▶ [Data section]
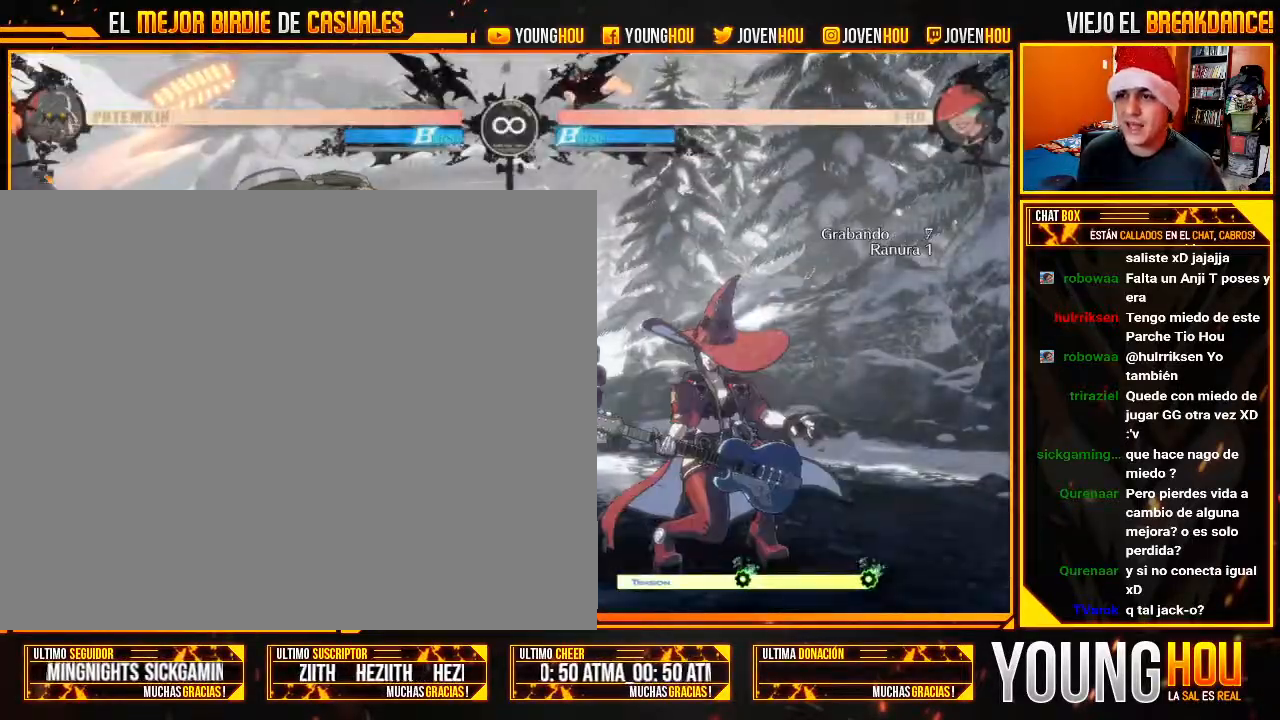
{"dt_ms": 500, "buttons": [], "left_stick": "center", "events": [[36, "left_stick", "down"], [54, "L2", "up"], [161, "left_stick", "up-left"], [446, "left_stick", "center"]]}
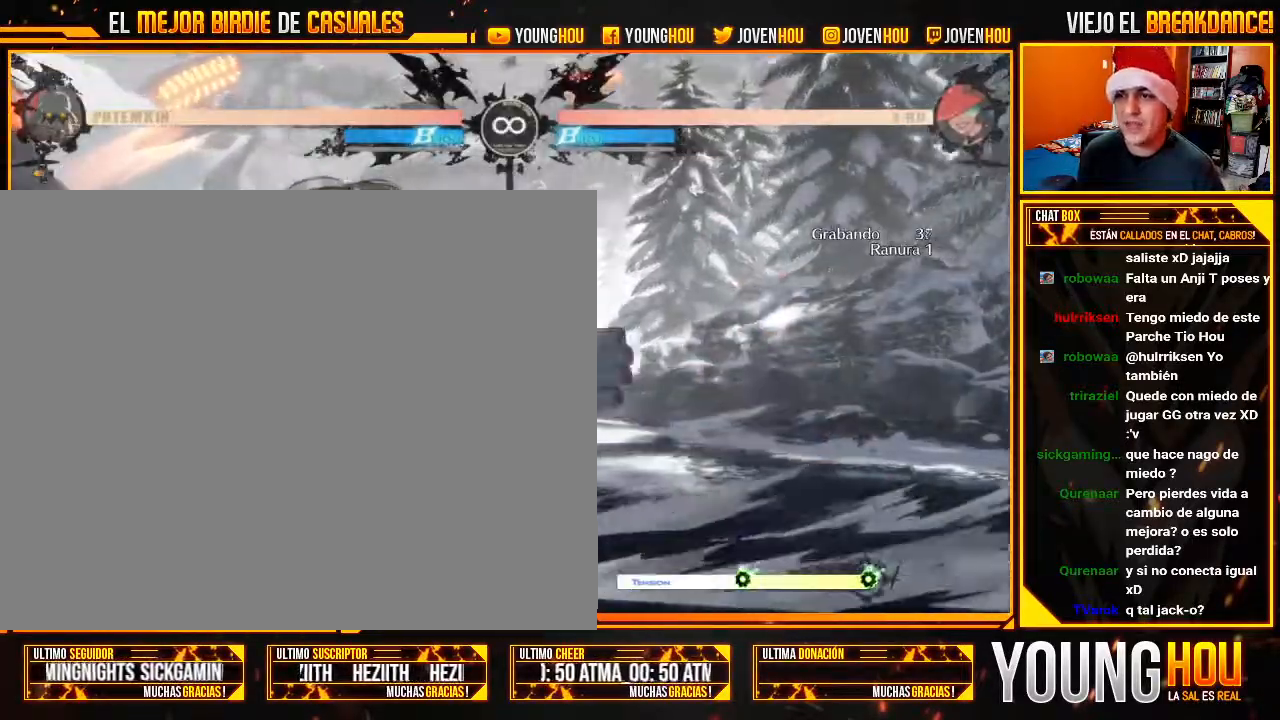
{"dt_ms": 1000, "buttons": [], "left_stick": "center"}
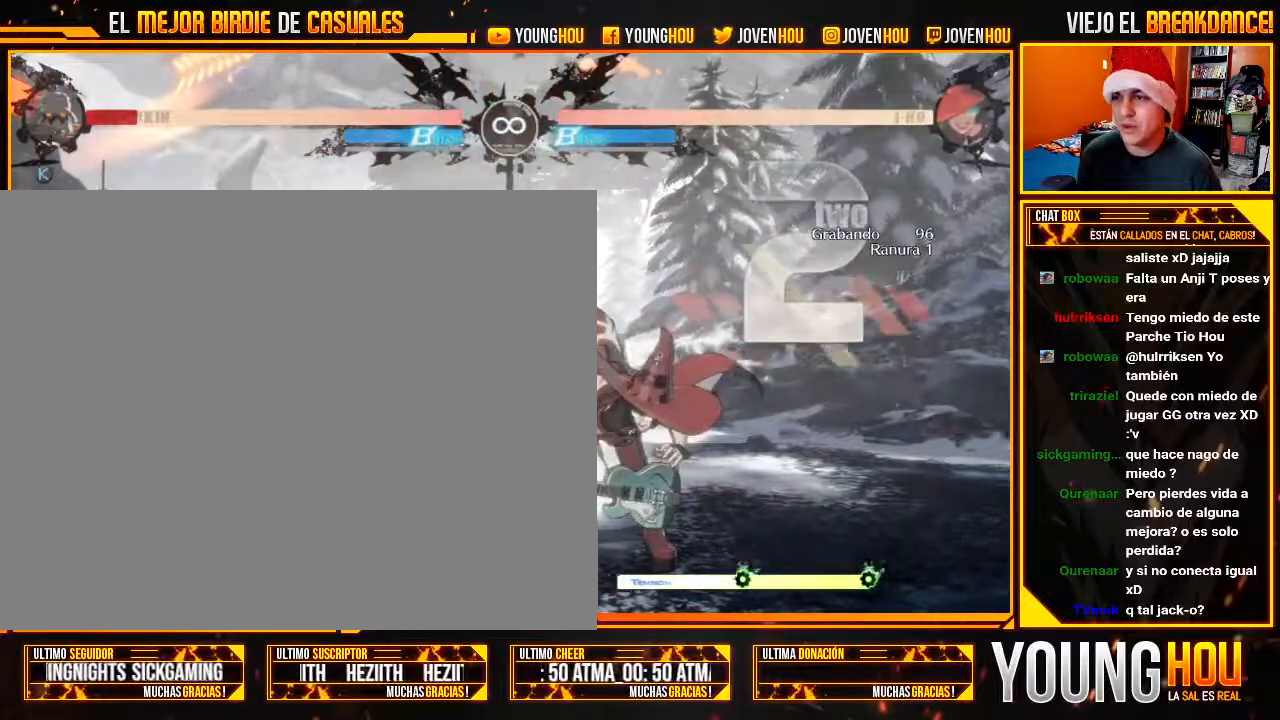
{"dt_ms": 500, "buttons": [], "left_stick": "center", "events": []}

▶ [Task details] What you produce must match the listing word for word, with no images in it.

▶ [Exercise result]
{"dt_ms": 500, "buttons": [], "left_stick": "center", "events": [[36, "left_stick", "down"], [54, "L2", "up"], [161, "left_stick", "up-left"], [446, "left_stick", "center"]]}
{"dt_ms": 1000, "buttons": [], "left_stick": "center"}
{"dt_ms": 500, "buttons": [], "left_stick": "center", "events": []}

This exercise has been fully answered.